I like to say there has to be an endgame to everything we start. If we’re planning something, we have to know how we’re going to keep it going. A lot of [university initiatives] get launched because an opportunity comes along without a lot of thought about how we’re going to maintain it. So, expectations can be built without being satisfied at the end. Part of my function as dean is to make sure the planning goes into these opportunities so we can keep them going. We have to find the appropriate infrastructure, the appropriate resources, we have to make sure there’s a critical mass of interest.

From an academic perspective, sustainability means creating programs that there’s a demand for, that people are interested in and that we have the resources to support.

Enrollment at the university increased significantly over the past year. How did services compare?

There’s no one-to-one correspondence between one student and more resources. At the end of the year, everything’s aggregated to see what kind of extra support we need or where we have too much. For example, when the number of students goes up by 40 per cent, our budget doesn’t go up by 40 per cent. You sort of have to absorb the capacity and see where the pressure points are. We have to relieve the pressure from those spots. Then this becomes part of the planning for the next cycle.

For example, what I’m focusing on is providing more TA support [...]. I think we need more tutorials and more support for graduate students. Tutorials give students the opportunity for a smaller class environment and they give the graduate students an opportunity [...] to learn how to teach.

The union of Teaching and Research Assistants at Concordia are currently in negotiations for an initial collective agreement. What do you think about student compensation at Concordia for research and teaching?

Students have to be fairly compensated, and I think the scales are probably set across institutions. Before I got here, [Concordia made] sure that the comparators were equivalent for faculty members; there are similar salary scales across universities. The same kind of bars have to be followed for the TAs and for research assistants. [...] There is no reason Concordia students should be paid less.

What do you think your biggest challenges will be moving forward?

When I met with the professors in the department, a lot of people shared the vision that we need to enhance the experience of the students through interdisciplinary [programs and] through letting them move back and forth across programs, developing programs which maybe haven’t been foreseen yet but which may be important to them. The question is, how do you find the time to make that a reality? It’s a time-management issue, just because it’s a big faculty.

I’d like to find the time to be able to develop [departmental] intersections, where we can offer students something more than other universities can offer. That’s my goal for the future: to add value to what the faculty’s already offering, from a level that’s not embedded in any one department and that can see a bigger picture. I’d need a lot of support with that. I need student support, I need faculty support, I need administrative support.

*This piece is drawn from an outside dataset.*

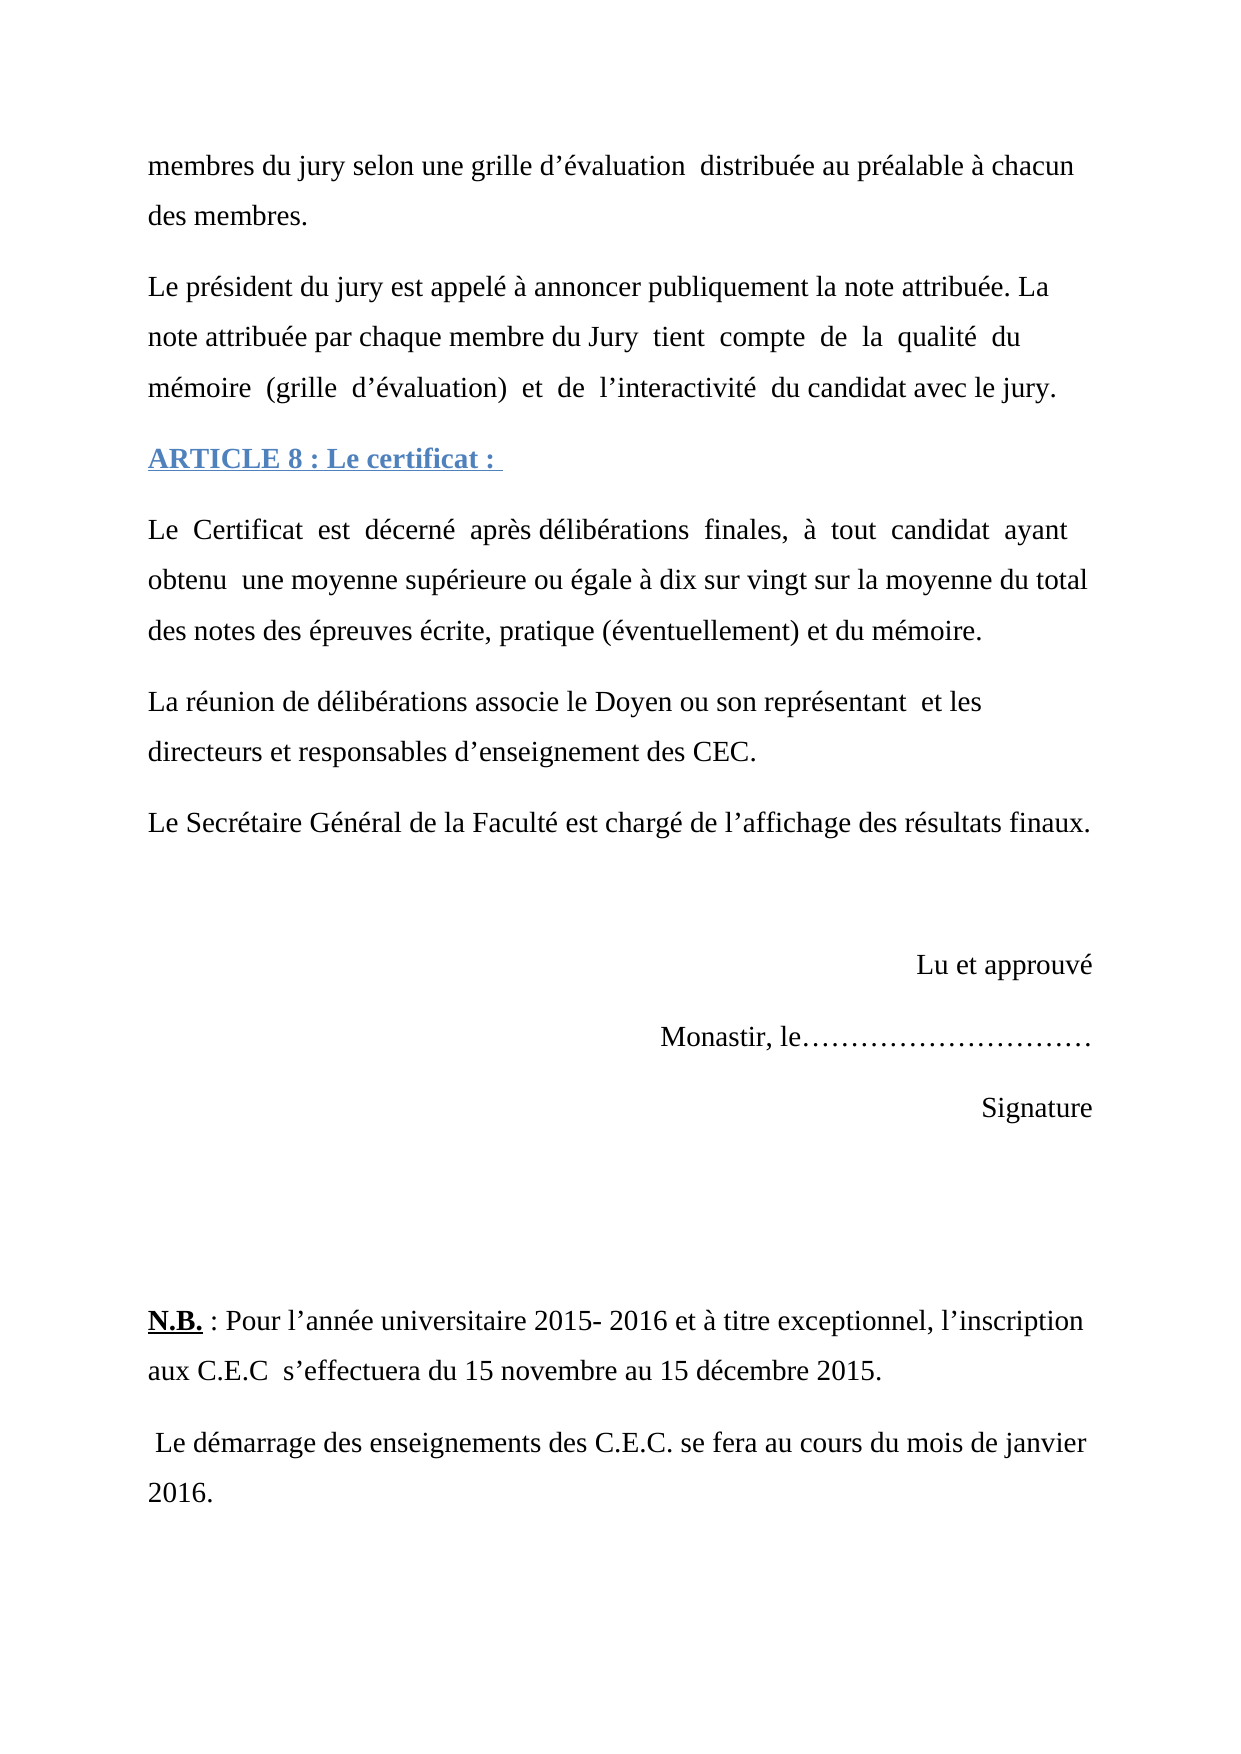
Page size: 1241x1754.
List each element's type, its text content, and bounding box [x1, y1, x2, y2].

text Le Certificat est décerné après délibérations finales, à tout candidat ayant obtenu une moyenne supérieure ou égale à dix sur vingt sur la moyenne du total des notes des épreuves écrite, pratique (éventuellement) et du mémoire. [148, 512, 1093, 646]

It’s the apocalypse, your budget is chopped down to size and you can only afford to keep three programs. Which ones do you keep?

There’s no way I can answer that question. [Laughs] There’s no way I can answer that question. That’s not the way it would work. If it’s the apocalypse and your budget is cut way down, you really have to try to spread the paint. There are too many expectations and hopes and dreams attached to too many different programs to let your ego determine [which programs to keep]. You’ve got to find a way to [cancel] programs that just aren’t functioning for anybody, or find a way to spread the paint.

Or you fight back, you take a stance and say it can’t be done.